Sports car dealers now know that a temperature of 75ᴼ with sun will increase their sales of convertible models. Likewise, SUV dealers know that sales of 4-wheel drive vehicles will climb with the first large snowstorm of the winter.
The same thing happens in the world of online shopping. Season changes have a direct correlation with sales.
How often do you browse clothing products online when the weather is nice and toasty? Most likely not so often. The majority of us spend our days outside by the pool or near a lake.
In contrast, with the first sign of fall, we begin to spend more time inside using smartphones and computers to purchase products to cope with the season changes.

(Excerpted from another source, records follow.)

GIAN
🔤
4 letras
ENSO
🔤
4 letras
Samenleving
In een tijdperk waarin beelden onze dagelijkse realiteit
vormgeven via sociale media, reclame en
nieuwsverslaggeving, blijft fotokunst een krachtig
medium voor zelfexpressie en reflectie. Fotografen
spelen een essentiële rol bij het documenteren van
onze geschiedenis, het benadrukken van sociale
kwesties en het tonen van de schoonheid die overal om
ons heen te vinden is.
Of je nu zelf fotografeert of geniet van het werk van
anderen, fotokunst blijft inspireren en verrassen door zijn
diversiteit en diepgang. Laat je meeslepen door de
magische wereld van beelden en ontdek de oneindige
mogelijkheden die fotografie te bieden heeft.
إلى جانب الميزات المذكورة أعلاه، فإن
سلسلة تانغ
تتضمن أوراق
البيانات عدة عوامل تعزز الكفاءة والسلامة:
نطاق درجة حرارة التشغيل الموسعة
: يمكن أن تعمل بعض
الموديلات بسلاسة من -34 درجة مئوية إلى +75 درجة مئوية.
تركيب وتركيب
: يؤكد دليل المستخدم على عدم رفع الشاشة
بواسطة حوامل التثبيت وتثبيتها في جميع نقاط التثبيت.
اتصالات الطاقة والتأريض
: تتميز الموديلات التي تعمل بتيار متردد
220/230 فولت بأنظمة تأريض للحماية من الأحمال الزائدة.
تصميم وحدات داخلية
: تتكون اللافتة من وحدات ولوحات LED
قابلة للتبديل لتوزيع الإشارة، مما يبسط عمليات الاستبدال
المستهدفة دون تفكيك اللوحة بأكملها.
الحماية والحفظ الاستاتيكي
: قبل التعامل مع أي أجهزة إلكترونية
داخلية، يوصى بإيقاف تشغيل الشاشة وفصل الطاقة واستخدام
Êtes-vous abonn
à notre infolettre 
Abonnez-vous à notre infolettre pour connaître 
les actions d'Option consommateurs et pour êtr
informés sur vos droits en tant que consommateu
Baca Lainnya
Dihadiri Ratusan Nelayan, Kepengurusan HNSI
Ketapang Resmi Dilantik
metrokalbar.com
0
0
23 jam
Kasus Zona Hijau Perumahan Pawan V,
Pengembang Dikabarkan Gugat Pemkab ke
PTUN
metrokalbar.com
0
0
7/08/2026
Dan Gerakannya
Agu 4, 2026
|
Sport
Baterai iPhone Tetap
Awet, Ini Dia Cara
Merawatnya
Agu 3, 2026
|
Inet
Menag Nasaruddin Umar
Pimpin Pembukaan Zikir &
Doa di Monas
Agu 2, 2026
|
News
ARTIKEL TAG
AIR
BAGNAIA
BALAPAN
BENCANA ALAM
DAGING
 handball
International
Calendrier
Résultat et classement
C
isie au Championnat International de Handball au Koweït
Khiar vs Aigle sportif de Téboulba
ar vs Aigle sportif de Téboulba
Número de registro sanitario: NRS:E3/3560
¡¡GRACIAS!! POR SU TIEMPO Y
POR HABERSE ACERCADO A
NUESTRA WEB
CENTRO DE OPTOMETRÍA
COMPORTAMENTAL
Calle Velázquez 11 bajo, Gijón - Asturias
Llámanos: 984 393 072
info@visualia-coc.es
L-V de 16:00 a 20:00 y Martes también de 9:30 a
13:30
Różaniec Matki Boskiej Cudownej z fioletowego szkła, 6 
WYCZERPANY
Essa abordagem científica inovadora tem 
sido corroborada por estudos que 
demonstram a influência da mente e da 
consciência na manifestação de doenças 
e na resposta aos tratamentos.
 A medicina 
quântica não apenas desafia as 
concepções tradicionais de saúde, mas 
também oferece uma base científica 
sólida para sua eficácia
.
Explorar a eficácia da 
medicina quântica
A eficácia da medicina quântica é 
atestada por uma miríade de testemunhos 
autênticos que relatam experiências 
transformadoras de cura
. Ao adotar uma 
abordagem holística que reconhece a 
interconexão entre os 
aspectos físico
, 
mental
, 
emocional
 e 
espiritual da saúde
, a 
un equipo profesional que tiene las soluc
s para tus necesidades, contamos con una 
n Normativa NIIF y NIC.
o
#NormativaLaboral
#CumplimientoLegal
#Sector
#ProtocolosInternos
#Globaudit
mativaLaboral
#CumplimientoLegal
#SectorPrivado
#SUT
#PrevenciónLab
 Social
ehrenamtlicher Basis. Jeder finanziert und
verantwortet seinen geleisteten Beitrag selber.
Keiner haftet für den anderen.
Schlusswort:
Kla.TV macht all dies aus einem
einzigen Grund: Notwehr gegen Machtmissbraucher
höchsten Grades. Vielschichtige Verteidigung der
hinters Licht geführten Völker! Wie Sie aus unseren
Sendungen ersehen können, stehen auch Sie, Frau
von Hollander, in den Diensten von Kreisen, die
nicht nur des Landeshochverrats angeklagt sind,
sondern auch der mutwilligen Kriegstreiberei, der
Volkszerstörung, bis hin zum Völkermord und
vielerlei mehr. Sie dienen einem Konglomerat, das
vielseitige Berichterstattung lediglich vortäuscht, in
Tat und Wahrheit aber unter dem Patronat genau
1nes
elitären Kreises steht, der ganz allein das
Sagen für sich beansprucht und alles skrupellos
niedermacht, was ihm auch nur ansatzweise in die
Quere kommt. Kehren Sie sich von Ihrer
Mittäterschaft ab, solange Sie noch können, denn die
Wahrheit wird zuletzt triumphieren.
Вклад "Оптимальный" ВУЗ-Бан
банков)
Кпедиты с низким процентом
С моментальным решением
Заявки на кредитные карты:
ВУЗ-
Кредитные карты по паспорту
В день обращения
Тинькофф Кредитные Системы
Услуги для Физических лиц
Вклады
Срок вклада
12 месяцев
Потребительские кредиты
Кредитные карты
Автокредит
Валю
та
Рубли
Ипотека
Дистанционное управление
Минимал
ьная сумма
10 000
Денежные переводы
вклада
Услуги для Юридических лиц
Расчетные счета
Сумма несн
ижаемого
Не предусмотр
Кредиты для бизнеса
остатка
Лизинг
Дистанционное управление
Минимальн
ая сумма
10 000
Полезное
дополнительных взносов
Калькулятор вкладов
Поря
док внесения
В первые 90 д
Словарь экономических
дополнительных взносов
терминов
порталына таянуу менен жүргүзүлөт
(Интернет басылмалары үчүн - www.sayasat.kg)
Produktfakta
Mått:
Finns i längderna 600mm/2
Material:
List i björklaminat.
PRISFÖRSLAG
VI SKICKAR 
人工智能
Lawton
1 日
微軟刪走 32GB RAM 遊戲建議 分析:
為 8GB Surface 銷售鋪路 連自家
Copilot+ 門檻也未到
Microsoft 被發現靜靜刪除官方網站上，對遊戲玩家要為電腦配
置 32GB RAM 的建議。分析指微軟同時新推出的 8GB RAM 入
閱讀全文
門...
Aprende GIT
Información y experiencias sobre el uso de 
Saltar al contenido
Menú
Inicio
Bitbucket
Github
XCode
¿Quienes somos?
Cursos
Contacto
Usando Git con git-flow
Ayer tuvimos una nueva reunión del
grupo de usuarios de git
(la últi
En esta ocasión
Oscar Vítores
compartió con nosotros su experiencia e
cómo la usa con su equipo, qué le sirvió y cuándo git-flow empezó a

What’s the first thing you do in the morning before you get ready for work?
The number one regular mobile activity is checking the weather. Forty-seven percent say they use their devices to check the weather. 
Implement weather forecasting to your short-term marketing and advertising strategy.
Change in weather patterns alters shopping moods for the best and the worst.
Be prepared for it all.
Use weather shifts to promote different products on your social media channels. On a  rainy day bring attention to jackets and hooded products.

Usual Weather

Some things are naturally bound to happen during certain times.
April showers are bound to happen in May, blizzards come and go during the cold season which is usually anytime between late fall and early signs of spring.

Unusual Weather

As Michigander – we blink and the weather changes. When marketing to areas where the weather is unpredictable don’t solely rely on the weather channel.
Prepare ahead. Make your social media content easily interchangeable in case of abrupt weather change.

Extreme Weather

  • Hurricanes
  • Tornadoes
  • Blizzards
  • Extreme Heat

Add Value

Inlude weather forcats to help justify the need for a product. Add forecast infomation along with product suggestions that are specific to the weather and temperature for the particular week or month.
Include a small snippet of the forecast and suggested product at the bottom of your weekly email newsletters.